Yes, DPA has a reputation for making great microphones, and the d: line has proven quite successful for them. Miniature capsules now account for roughly 80 percent of the company’s business. They have dedicated assembly and quality control in-house, in bright, modern, stylish headquarters (just north of Copenhagen) and factory (an hour west). Research and development is emphasized; working with engineers and organizations in the field completes the feedback loop.
But this wasn’t about their products. As far as I could tell, DPA was taking the opportunity to show us what they do, and how they do it. The company wasn’t launching a specific new line, and there was no hype attached to our visit. There was a critical listening demo in their own studios, detailing the differences between miniature omni and cardioid capsules, in terms of rejection and noise. And there were stunning surround DXD demos of recordings an affiliated engineer, Mikkel, had made with the New York Philharmonic in Avery Fisher Hall and the Danish National Orchestra in Danish Radio’s stunning concert hall, of course using lots of DPA mics.
I’m not naïve enough to think that hosting doesn’t bring its own rewards, but I do avow that everyone at the company seemed just as excited to show off Denmark as they did the new necklace mic. Our trip began with an early Sunday walk through the Danish Design Museum, just me, Kevin Becka, DPA CEO Christian Poulsen and marketing manager Anne Berggrein. Lunch at a snaps house, then early evening jazz at The Standard, on the canals.

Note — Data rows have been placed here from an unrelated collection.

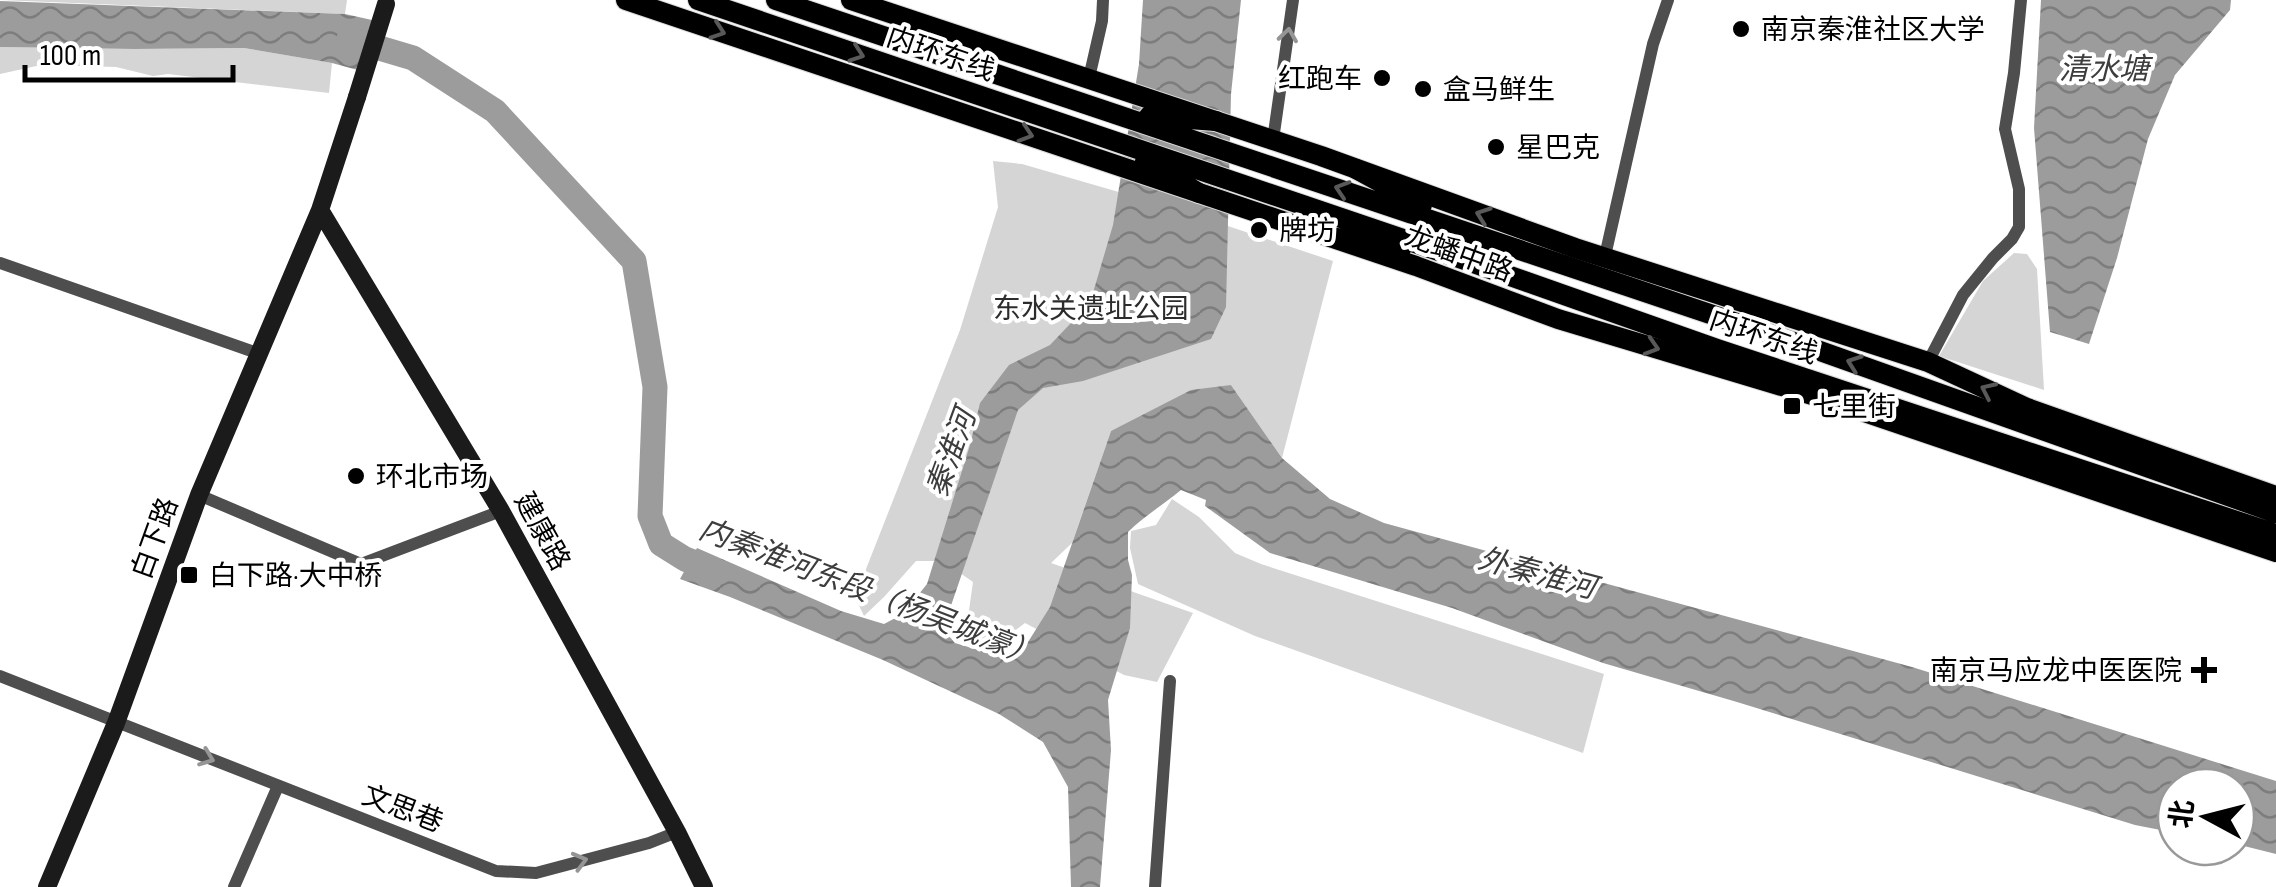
<svg xmlns="http://www.w3.org/2000/svg" width="2276" height="887" viewBox="0 0 2276 887" font-family="'Sofia Sans Condensed','Noto Sans SC',sans-serif">
<style>
.green{fill:#d5d5d5}
.water{fill:url(#water-waves)}
.lines{fill:none;stroke-linecap:round;stroke-linejoin:round}
.river{stroke:#9c9c9c;stroke-width:25}
.primary-casing{stroke:#dbdbdb;stroke-width:22}
.trunk-casing{stroke:#dbdbdb;stroke-width:22}
.minor{stroke:#4e4e4e;stroke-width:12}
.secondary{stroke:#1b1b1b;stroke-width:18}
.primary{stroke:#000;stroke-width:20}
.trunk{stroke:#000;stroke-width:20}
.secondary-bridge{stroke:#1b1b1b;stroke-width:18}
.oneway{stroke:#595959}
.oneway2{stroke:#959595}
.poi-dot{fill:#000;stroke:#fff;stroke-width:4}
.labels{text-anchor:middle;stroke-width:8;stroke-linejoin:round;paint-order:stroke}
.poi-label{font-size:28px;fill:#000;stroke:#fff;text-anchor:start}
.street-label{font-size:28px;fill:#000;stroke:#fff}
.park-label{font-size:28px;fill:#2c2c2c;stroke:#fff}
.water-label{font-size:30px;font-style:italic;fill:#3d3d3d;stroke:#fff}
</style>
<defs>
<pattern id="water-waves" width="16" height="10" patternUnits="userSpaceOnUse" patternTransform="scale(2.5)"><rect width="16" height="10" fill="#9c9c9c"/><path d="M0 5q4-4 8 0t8 0" fill="none" stroke="#7d7d7d"/></pattern>
</defs>
<rect width="100%" height="100%" fill="#fff"/>
<path class="green" d="M0 0H347L345 14Z
M0 47 134 49 244 48 332 63 329 93 168 74 153 76 116 67 41 65 0 74Z
M993 161 1022 164 1174 208 1333 261 1282 458 1231 385 1111 431 1072 543 1051 563 1193 613 1157 682 1124 675 1025 623 989 650 965 639 973 582 943 561H916L884 597 864 616 855 597 960 330 998 207Z
M2014 253 2027 254 2037 269 2044 390 1939 356 1983 281Z
M1172 499 1199 517 1235 553 1261 564 1604 674 1583 753 1255 636 1138 584 1130 548 1131 531 1156 525Z"/>
<path class="water" d="M1143 0H1241L1231 94 1226 307 1211 339 1083 381 1043 388 1018 410 943 629 955 643 995 655 1023 650 1050 607 1111 431 1191 390 1231 385 1282 458 1330 499 1384 523 1912 667 2276 781V854L2236 844V787H2176V833L2135 825 1737 702 1603 663 1452 608 1270 553 1205 506 1206 500 1181 490C1163 505 1144 516 1128 532V560L1132 575 1130 628 1108 700 1111 750 1100 887H1071L1068 787 1043 742 999 714 883 660 730 597 680 579 697 548 841 611 884 624 903 614 927 584 970 445 980 403 1009 365 1050 345 1090 303 1113 225 1139 64Z
M2041 0H2231L2230 10 2175 75 2148 139 2117 258 2089 344 2050 332 2034 128Z
M0 1 345 14 381 22 365 72 332 63 244 48 134 49 0 47Z"/>
<g class="lines">
<path class="river" d="M349 39 413 58 495 111 634 261 655 387 650 516 661 544 685 559 719 572"/>
<defs>
<path id="primary" d="M626 0 1416 266 1558 319 1832 401 2276 552
M851 0 1321 156 1575 248 1928 362 2027 408 2276 496"/>
<path id="trunk" d="M698 0 1462 259 1717 349 2276 534
M776 0 1820 351 2276 513
M1149 116 1216 121
M1145 161 1199 193
M1356 169 1422 205
M1332 237 1401 249"/>
</defs>
<use href="#primary" class="primary-casing"/>
<use href="#trunk" class="trunk-casing"/>
<path class="minor" d="M1089 78 1102 21 1103 0
M1273 140 1293 0
M1605 256 1653 44 1668 0
M0 263 260 354
M1928 362 1963 295 1993 258 2012 239 2019 227V189L2005 129 2014 73 2021 0
M199 495 361 564 501 511
M0 676 496 871 536 873 649 843 677 832
M234 887 278 786
M1155 887 1170 681"/>
<path class="secondary" d="M320 210 501 511 677 832 704 887
M47 887 116 723 199 495 320 210 357 97"/>
<use href="#primary" class="primary"/>
<use href="#trunk" class="trunk"/>
<path class="secondary-bridge" d="M357 97 386 4"/>
</g>
<defs><path id="oneway-chevron" d="M-2-3.5L2.5 0L-2 3.5" fill="none" stroke-width="1.6" stroke-linecap="round" stroke-linejoin="round" transform="scale(2.5)"/></defs>
<g class="oneway">
<use href="#oneway-chevron" transform="translate(718 31) rotate(19)"/>
<use href="#oneway-chevron" transform="translate(857 54) rotate(19)"/>
<use href="#oneway-chevron" transform="translate(1026 134) rotate(18)"/>
<use href="#oneway-chevron" transform="translate(1342 189) rotate(-162)"/>
<use href="#oneway-chevron" transform="translate(1483 215) rotate(-160)"/>
<use href="#oneway-chevron" transform="translate(1652 347) rotate(17)"/>
<use href="#oneway-chevron" transform="translate(1854 363) rotate(-160)"/>
<use href="#oneway-chevron" transform="translate(1988 390) rotate(-155)"/>
</g>
<g class="oneway2">
<use href="#oneway-chevron" transform="translate(1288 35) rotate(-82)"/>
<use href="#oneway-chevron" transform="translate(207 758) rotate(21)"/>
<use href="#oneway-chevron" transform="translate(580 861) rotate(-15)"/>
</g>
<g class="poi-dot">
<circle cx="1741" cy="29" r="10"/>
<circle cx="1382" cy="78" r="10"/>
<circle cx="1423" cy="89" r="10"/>
<circle cx="1496" cy="147" r="10"/>
<circle cx="1259" cy="230" r="10"/>
<rect x="1782" y="396" width="20" height="20" rx="5"/>
<circle cx="356" cy="476" r="10"/>
<rect x="179" y="565" width="20" height="20" rx="5"/>
<path d="M2199 655h10v10h10v10h-10v10h-10v-10h-10v-10h10z"/>
</g>
<g class="labels">
<g class="poi-label">
<text x="1761" y="39">南京秦淮社区大学</text>
<text x="1362" y="88" text-anchor="end">红跑车</text>
<text x="1443" y="99">盒马鲜生</text>
<text x="1516" y="157">星巴克</text>
<text x="1279" y="240">牌坊</text>
<text x="1812" y="416">七里街</text>
<text x="376" y="486">环北市场</text>
<text x="209" y="585">白下路·大中桥</text>
<text x="2182" y="680" text-anchor="end">南京马应龙中医医院</text>
</g>
<g class="street-label">
<text transform="translate(941 53) rotate(19)" y="10">内环东线</text>
<text transform="translate(1459 253) rotate(20)" y="10">龙蟠中路</text>
<text transform="translate(1764 336) rotate(19)" y="10">内环东线</text>
<text transform="translate(543 531) rotate(61)" y="10">建康路</text>
<text transform="translate(154 538) rotate(-70)" y="10">白下路</text>
<text transform="translate(403 808) rotate(21)" y="10">文思巷</text>
</g>
<g class="park-label">
<text x="1091" y="318">东水关遗址公园</text>
</g>
<g class="water-label">
<text x="2104" y="79">清水塘</text>
<text transform="translate(951 453) rotate(-70)" y="10">秦淮河</text>
<text transform="translate(1537 573) rotate(15)" y="10">外秦淮河</text>
<text transform="translate(869 592) rotate(21)" y="10">内秦淮河东段（杨吴城濠）</text>
</g>
</g>
<g transform="translate(2206 817) rotate(277)"><circle r="48" fill="#ffffff" stroke="#999999" stroke-width="2.5"/>
<path d="M0-8L18 38L0 25L-18 38Z" fill="#000000"/>
<text y="-15" font-size="28" font-weight="bold" text-anchor="middle" fill="#000000">北</text>
</g>
<path d="M25 65v15h208v-15" fill="none" stroke="#000000" stroke-width="5"/>
<text x="40" y="65" font-size="30" fill="#000000" stroke="#ffffff" stroke-width="8" paint-order="stroke">100 m</text>
</svg>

The next day we visited the factory, had lunch at a castle, then came back to Copenhagen to visit the stunning Danish Radio facilities. Dinner, then a DJ spinning classical music back at the hotel. The next day brought a visit to HQ, with listening events showcasing the noise and directional characteristics, followed by the lush, full sound of an orchestra at 24/192, in surround.
Kevin Becka and I stayed a couple more days, to speak at the Rhythmic Music Conservatory, visit the National Gallery of Art, and take advantage of a more personal tour of Danish Radio by the amazing Niels Erik Lund. Everywhere we went, whether the focus was on music, machines or architecture, the Danes emphasize quality. They support quality. And the arts are as much a part of their life as bicycles zipping along the canals.
After just a week in town, it was clearly evident why Denmark is home, at least by one recent rating, to the happiest people on Earth.